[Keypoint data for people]
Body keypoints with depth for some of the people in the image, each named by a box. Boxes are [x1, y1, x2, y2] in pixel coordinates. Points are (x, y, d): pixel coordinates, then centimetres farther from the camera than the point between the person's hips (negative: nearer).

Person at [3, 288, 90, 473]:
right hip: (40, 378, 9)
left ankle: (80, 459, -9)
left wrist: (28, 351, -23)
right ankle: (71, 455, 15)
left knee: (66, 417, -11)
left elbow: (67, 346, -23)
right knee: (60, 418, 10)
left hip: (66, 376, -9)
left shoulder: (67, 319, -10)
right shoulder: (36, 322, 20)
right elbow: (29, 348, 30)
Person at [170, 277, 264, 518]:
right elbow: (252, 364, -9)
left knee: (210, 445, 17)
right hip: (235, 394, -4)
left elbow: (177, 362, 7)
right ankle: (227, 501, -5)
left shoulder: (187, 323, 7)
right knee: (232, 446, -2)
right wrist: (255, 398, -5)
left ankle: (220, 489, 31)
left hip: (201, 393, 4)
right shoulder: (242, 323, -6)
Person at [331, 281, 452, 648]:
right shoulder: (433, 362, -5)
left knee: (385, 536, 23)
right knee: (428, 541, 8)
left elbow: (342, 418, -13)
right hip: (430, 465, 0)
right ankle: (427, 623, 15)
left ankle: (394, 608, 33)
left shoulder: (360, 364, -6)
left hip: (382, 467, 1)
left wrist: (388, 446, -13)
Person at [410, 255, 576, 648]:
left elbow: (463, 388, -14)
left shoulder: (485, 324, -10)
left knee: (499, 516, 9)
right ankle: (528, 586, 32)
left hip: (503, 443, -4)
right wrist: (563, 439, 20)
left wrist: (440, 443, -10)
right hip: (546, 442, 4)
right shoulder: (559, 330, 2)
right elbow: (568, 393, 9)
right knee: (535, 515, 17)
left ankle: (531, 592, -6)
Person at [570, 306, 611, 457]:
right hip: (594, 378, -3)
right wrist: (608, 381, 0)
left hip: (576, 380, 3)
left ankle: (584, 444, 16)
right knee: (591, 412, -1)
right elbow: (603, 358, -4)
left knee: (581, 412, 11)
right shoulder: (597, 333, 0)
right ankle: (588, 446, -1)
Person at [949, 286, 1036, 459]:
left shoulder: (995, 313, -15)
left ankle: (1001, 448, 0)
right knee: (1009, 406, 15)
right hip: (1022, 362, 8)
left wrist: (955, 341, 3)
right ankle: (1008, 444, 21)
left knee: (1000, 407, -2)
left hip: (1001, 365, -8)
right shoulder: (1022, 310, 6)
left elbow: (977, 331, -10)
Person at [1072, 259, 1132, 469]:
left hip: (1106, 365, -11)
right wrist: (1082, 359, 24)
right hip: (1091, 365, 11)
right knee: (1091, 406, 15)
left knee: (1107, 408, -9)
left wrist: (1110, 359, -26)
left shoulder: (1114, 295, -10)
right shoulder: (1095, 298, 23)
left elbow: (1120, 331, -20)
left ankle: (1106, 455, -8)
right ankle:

Work required: Please write out the items from the line containing "right hip: (1091, 365, 11)" through the last line, leaving every line unchanged.

Problem solution:
right hip: (1091, 365, 11)
right knee: (1091, 406, 15)
left knee: (1107, 408, -9)
left wrist: (1110, 359, -26)
left shoulder: (1114, 295, -10)
right shoulder: (1095, 298, 23)
left elbow: (1120, 331, -20)
left ankle: (1106, 455, -8)
right ankle:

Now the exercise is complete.